> [DATA PROVIDED]:

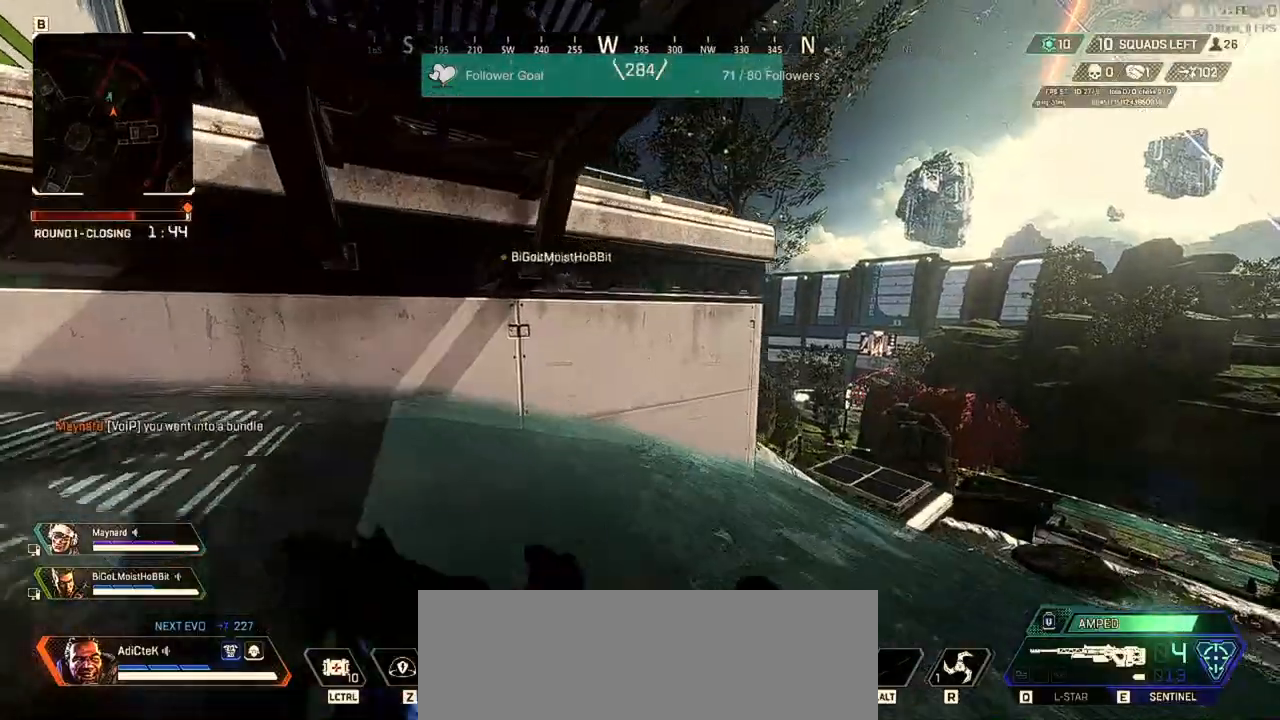
{"keys": ["d", "shift", "w"], "mouse": [], "events": [[67, "a", "up"], [67, "d", "down"]]}
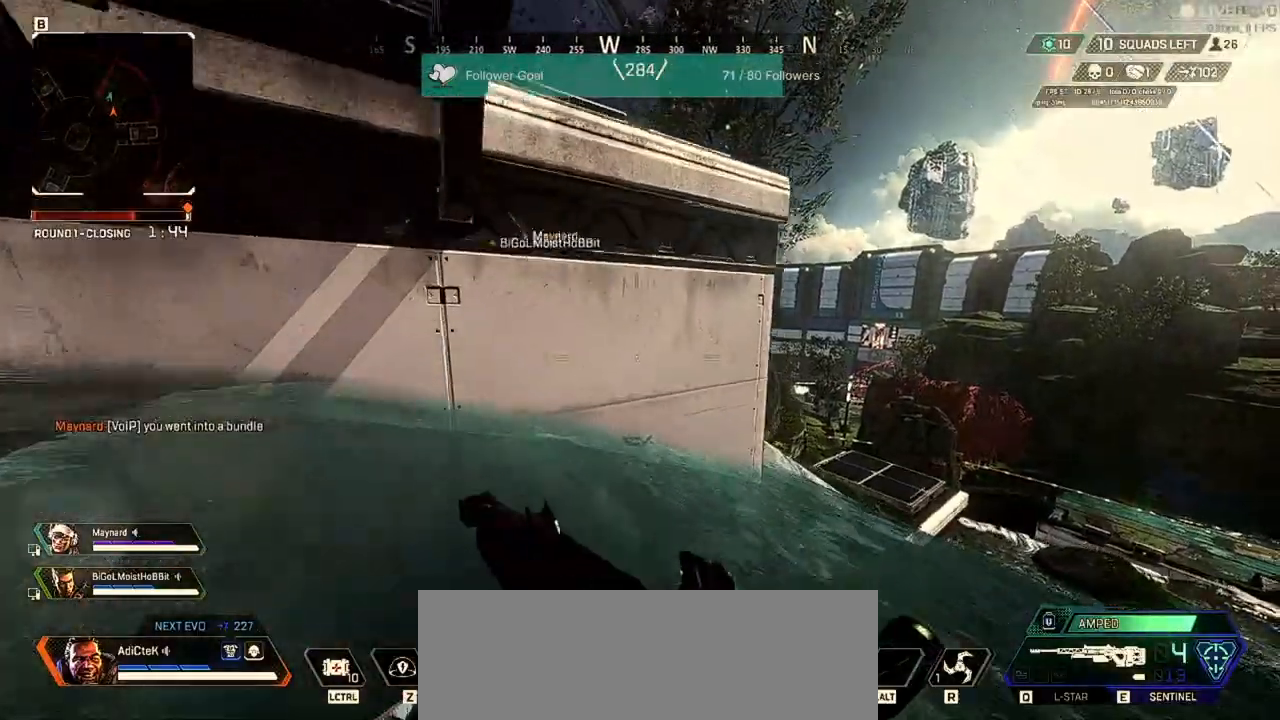
{"keys": ["shift", "w"], "mouse": [], "events": [[167, "d", "up"]]}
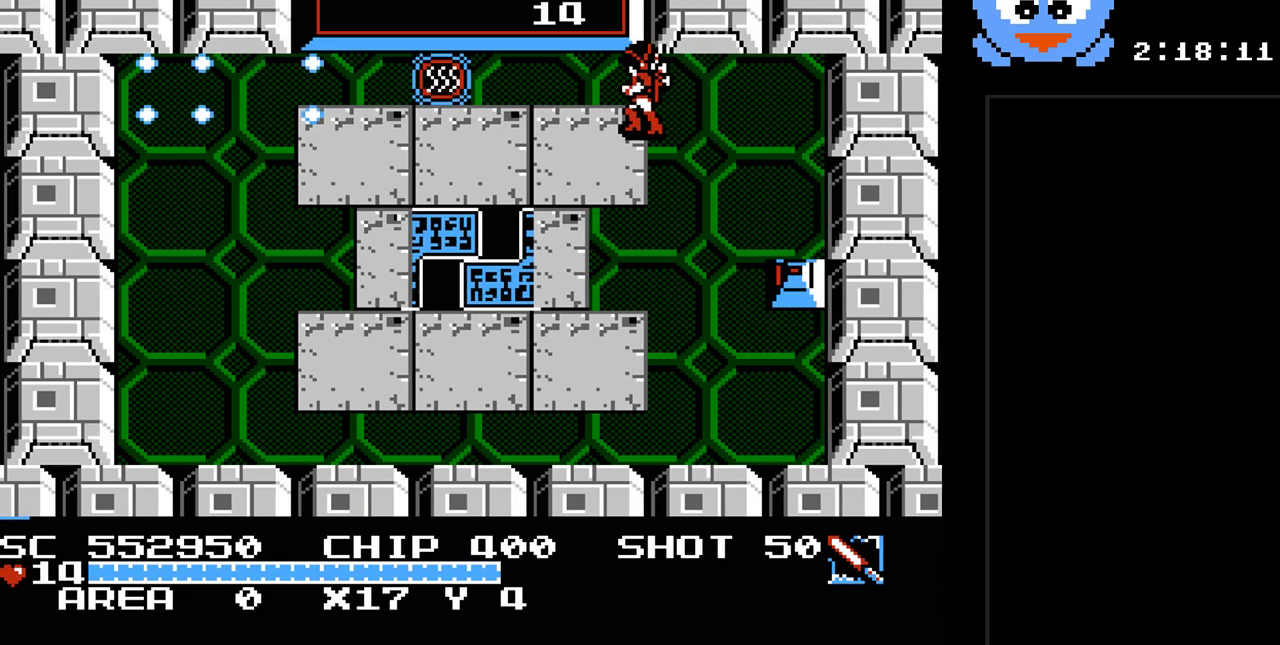
Gameplay with a controller (Nintendo layout); each line is a JSON object with the inputs held at the frame after it. "events" lists button and stick changes between this image and that frame as [ms after this image, input, new state], when the widget could be followed in between. Not read: L3 R3.
{"buttons": [], "events": [[283, "Y", "up"]]}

> [WHAT IS BEING ASKED]: Word for word, return the material above, but drop the pictures.

> [ANSWER AREA]:
{"keys": ["d", "shift", "w"], "mouse": [], "events": [[67, "a", "up"], [67, "d", "down"]]}
{"keys": ["shift", "w"], "mouse": [], "events": [[167, "d", "up"]]}
Gameplay with a controller (Nintendo layout); each line is a JSON object with the inputs held at the frame after it. "events" lists button and stick changes between this image and that frame as [ms after this image, input, new state], when the widget could be followed in between. Not read: L3 R3.
{"buttons": [], "events": [[283, "Y", "up"]]}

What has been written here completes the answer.